Defence Delays in Fouani Case Highlight Systemic Tug-of-War Between Timeliness and the Choice of Parties

Talal Fouani, 48, was charged in June 2022 for “laundering money for organized crime” in relation to a police investigation “into a massive, cross-border drug trafficking operation involving Mexican cartels.” According to the Alberta police, the $55-million drug bust was the largest ever in Alberta, “involving nearly one metric tonne of methamphetamine and six kilograms of cocaine.”

Two weeks after Fouani was charged there was a targeted shooting that took place against Fouani in which he was seriously injured and his wife was killed. Fouani believed that the shooting was in relation to his charges. The accused in the shooting, Michael Tyrel Arnold, 35, begins his trial in February 2025 for first degree murder and attempted murder. 

Fouani pleaded guilty in March 2023 and has yet to be sentenced. The case has taken 30 months despite the 18-month ceiling and Fouani’s defence lawyer applied for a Jordan application. The Jordan application was dismissed when Justice Greg Stirling found that much of the delay was caused by the defence “including 14 applications filed by Fouani’s previous lawyer, Yoav Niv.”

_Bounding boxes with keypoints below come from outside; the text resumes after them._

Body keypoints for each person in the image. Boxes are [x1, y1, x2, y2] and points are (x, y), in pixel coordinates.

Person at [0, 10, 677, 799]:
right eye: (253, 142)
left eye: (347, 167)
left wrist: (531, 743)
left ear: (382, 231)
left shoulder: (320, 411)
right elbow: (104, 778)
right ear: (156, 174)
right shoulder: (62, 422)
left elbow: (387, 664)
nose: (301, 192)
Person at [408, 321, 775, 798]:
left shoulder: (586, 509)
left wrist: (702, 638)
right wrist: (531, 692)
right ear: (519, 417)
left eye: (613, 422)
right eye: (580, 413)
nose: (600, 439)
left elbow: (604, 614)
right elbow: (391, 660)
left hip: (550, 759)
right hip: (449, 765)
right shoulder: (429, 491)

As the number and complexity of pre-trial motions has increased in Canada and the time to trial has lengthened there has been an emerging debate about how to improve motions practice in criminal cases. This is fuelled in part by the experience in the U.S. where despite similar pre-trial motions, proceedings are often much quicker to trial. One obvious difference is that in the U.S. there is often no right to an oral argument and motion was decided on the basis of the written materials.

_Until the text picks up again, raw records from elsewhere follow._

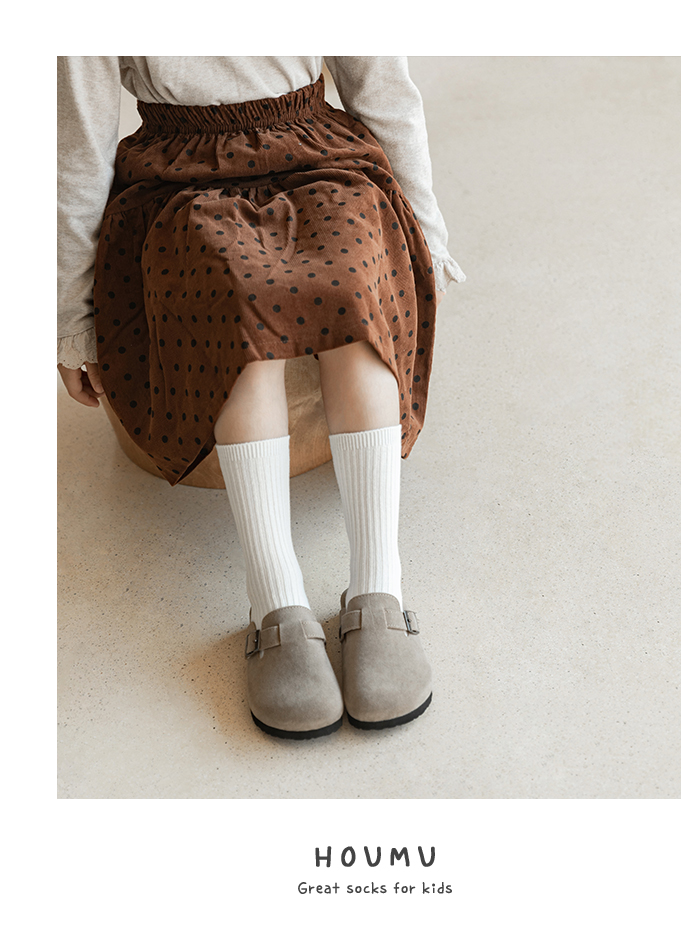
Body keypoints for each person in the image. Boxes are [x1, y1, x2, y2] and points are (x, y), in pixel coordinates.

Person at [58, 56, 465, 740]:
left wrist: (426, 235)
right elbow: (78, 150)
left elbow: (382, 86)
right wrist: (73, 319)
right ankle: (275, 602)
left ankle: (379, 587)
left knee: (351, 298)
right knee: (234, 314)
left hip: (319, 152)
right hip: (178, 179)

The practical effect is that motions tend to be adjudicated serially over many months or even several years because of the need to coordinate the materials as well as judicial and counsel calendars. Some efforts are underway to move pre-trial motions along but the results are not yet known. The reliance on oral submissions as the conclusion of the advocacy process has deep roots in our culture and affection for it runs deep with both judges and lawyers.

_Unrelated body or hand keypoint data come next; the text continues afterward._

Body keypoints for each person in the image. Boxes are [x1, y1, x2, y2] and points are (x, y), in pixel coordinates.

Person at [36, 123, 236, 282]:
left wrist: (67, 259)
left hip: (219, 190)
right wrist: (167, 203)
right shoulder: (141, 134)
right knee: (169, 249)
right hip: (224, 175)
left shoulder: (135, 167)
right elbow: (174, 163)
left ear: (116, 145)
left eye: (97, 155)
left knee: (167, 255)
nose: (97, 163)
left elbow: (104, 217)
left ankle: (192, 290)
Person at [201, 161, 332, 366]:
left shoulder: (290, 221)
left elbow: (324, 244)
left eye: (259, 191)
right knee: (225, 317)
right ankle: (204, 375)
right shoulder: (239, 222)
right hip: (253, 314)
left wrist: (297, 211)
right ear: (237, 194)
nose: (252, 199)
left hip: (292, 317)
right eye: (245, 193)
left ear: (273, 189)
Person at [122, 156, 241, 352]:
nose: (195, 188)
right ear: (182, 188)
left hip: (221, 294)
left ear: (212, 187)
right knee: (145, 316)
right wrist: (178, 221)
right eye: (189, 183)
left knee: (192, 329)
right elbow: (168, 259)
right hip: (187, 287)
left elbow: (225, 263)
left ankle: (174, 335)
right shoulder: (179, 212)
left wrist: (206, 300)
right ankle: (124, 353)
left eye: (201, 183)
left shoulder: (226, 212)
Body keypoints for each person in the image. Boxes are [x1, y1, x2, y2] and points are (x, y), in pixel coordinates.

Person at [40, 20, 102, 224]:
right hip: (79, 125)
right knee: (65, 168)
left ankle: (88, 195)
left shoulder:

One of the challenges in realising the ambitions for timeliness underlying the Jordan time limits is the practical incentive it places on the defence to wait to see if the prosecution fails to act promptly. There is little incentive in most cases to collaborate in order to achieve timeliness.

The broader implications of delays in justice are often in tension with the choices of the parties. This is one of the reasons why delays are so recurrent in history. Put simply delays can suit some of the purposes of the parties even where the end result undermines confidence in the system itself. The calculus becomes even more complicated when the effect of systematic delays may be to discourage or divert disputes away from the court system entirely.

These observations support the need for a neutral arbiter to be responsible for the timely performance of cases within the system and undergirds the observation that timeliness in history has mostly been achieved when arbiters take on and discharge the responsibility for timeliness.